« Je, je pense… ASSOYEZ-VOUS !… Désolé, c’est un chien. »
Barnaby Joyce était sur le point de répondre à une question sur ABC pour savoir s’il était à l’aise avec l’endroit où sa chef de parti, Pauline Hanson, l’emmenait, lorsqu’il a rugi après un chien hors caméra.
On ne savait pas à quel point le chien était proche ni ce qu’il faisait pour susciter sa colère, mais l’étrange explosion a été le point culminant d’une interview en direct de neuf minutes au cours de laquelle il a affirmé que Channel Seven avait suggéré à Hanson de rencontrer l’agitateur de droite britannique Tommy Robinson, et semblait suggérer que One Nation pourrait essayer d’identifier les immigrants illégaux en utilisant le système médical et les données sur les amendes de stationnement.
Lorsqu’il s’est repris, Joyce a déclaré qu’il avait changé d’avis comme de nombreux autres Australiens.
Lorsque la journaliste Sarah Ferguson lui a demandé s’il avait fixé une limite à jusqu’où il était prêt à aller pour défendre Hanson, Joyce n’a pas répondu directement.
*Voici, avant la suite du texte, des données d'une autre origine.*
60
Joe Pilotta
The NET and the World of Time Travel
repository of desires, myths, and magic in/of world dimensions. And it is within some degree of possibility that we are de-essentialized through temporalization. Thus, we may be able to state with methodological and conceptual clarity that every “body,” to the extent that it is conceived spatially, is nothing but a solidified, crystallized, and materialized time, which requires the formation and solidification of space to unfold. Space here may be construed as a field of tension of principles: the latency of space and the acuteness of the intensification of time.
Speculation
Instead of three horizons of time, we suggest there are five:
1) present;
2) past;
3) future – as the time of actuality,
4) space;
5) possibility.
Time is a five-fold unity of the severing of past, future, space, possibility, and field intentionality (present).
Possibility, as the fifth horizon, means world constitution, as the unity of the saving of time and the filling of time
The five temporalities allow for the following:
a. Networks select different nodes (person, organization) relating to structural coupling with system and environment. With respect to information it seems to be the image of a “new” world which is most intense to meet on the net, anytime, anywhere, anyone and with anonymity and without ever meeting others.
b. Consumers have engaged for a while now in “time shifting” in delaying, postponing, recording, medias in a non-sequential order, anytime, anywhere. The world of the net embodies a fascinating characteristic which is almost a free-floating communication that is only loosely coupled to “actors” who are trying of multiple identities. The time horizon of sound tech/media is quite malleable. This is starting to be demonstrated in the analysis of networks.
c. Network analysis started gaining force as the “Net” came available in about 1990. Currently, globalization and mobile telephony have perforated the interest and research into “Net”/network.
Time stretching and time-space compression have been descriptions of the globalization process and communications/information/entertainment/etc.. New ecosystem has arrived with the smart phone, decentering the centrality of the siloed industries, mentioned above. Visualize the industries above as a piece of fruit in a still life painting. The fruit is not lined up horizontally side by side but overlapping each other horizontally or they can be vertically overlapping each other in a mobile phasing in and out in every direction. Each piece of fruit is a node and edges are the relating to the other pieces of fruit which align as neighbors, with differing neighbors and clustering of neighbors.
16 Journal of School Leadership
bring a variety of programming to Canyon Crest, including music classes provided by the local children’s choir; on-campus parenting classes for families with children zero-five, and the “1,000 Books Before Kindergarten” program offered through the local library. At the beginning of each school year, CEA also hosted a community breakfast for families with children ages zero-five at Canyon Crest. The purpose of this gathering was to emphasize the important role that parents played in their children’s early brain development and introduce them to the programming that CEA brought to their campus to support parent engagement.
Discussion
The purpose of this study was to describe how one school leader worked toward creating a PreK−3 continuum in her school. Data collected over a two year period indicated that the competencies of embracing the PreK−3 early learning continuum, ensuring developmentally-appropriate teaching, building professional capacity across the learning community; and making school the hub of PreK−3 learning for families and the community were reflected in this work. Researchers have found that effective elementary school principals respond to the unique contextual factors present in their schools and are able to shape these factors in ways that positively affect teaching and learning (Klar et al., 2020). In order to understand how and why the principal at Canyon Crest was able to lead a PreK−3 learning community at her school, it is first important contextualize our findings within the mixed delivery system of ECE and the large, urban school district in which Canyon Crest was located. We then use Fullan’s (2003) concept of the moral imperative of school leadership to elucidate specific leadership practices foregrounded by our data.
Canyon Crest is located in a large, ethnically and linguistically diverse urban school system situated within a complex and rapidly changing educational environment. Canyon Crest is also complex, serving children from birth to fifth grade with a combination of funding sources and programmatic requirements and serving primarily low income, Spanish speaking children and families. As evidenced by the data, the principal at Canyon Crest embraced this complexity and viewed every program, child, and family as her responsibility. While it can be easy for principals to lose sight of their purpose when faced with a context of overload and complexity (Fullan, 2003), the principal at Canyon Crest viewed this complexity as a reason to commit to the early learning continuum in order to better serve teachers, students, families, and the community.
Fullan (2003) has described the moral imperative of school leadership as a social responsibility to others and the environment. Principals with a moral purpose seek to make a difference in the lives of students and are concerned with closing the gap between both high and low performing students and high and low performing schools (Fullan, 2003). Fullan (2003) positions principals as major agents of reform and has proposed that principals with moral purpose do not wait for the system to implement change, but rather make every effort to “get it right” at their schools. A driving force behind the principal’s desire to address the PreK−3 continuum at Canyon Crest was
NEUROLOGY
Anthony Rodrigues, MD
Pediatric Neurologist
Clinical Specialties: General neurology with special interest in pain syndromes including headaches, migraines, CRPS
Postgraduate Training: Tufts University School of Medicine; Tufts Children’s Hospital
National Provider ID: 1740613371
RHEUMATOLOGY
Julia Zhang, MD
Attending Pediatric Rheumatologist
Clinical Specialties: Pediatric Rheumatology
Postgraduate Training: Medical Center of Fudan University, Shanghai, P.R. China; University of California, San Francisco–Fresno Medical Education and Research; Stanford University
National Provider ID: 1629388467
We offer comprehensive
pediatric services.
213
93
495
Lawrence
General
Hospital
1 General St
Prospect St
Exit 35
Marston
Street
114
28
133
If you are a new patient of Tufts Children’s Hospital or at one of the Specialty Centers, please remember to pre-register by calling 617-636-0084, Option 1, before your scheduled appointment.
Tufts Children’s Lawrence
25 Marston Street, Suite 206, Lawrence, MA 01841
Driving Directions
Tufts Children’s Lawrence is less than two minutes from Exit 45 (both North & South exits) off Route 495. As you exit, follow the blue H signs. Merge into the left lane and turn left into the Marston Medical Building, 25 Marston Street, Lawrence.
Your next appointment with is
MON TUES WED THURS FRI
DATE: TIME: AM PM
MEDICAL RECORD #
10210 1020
« Quand vous dites fixer une limite, vous savez, j’ai entendu d’autres choses aujourd’hui, comme elle soutient le retour à la politique de l’Australie blanche. Elle ne le fait pas, et elle l’a dit très clairement sur scène », a-t-il déclaré.
Joyce est apparue à l’émission du diffuseur public 7h30 programme suite au voyage très médiatisé de Hanson en Europe, au cours duquel elle a été vue en train de se détendre en Italie avec son amie milliardaire Gina Rinehart, a dit à la Conférence d’action politique conservatrice à Londres de ne pas s’excuser d’être blanche et est apparue sur un podcast et un segment de Channel Seven avec Robinson.
Ferguson a ensuite demandé s’il soutenait l’appel de Hanson à amener Robinson en Australie, et Joyce a immédiatement revendiqué le programme de Seven, Mettre en lumièreavait suggéré à Hanson et Robinson de se rencontrer.
Lorsqu’on lui a expliqué que Seven avait nié cela, Joyce a déclaré qu’il avait lu des courriels et qu’il avait « une opinion différente ».
Lorsqu’on lui a demandé s’il était d’accord avec les remarques de Hanson dans le Mettre en lumière programme que les musulmans ont créé au prix des contribuables australiens, Joyce a de nouveau défendu son leader : « Elle a également déclaré que ce n’était évidemment pas le cas de toutes les personnes de foi islamique. Il y a un problème en Australie: si les gens se lancent dans une forme de balkanisation où il n’y a pas d’assimilation, où ils entrent dans une forme de culture alternative qui est en contradiction avec l’éthos égalitaire de l’Australie, alors cela crée d’énormes problèmes. Et nous l’avons vu à Bondi. »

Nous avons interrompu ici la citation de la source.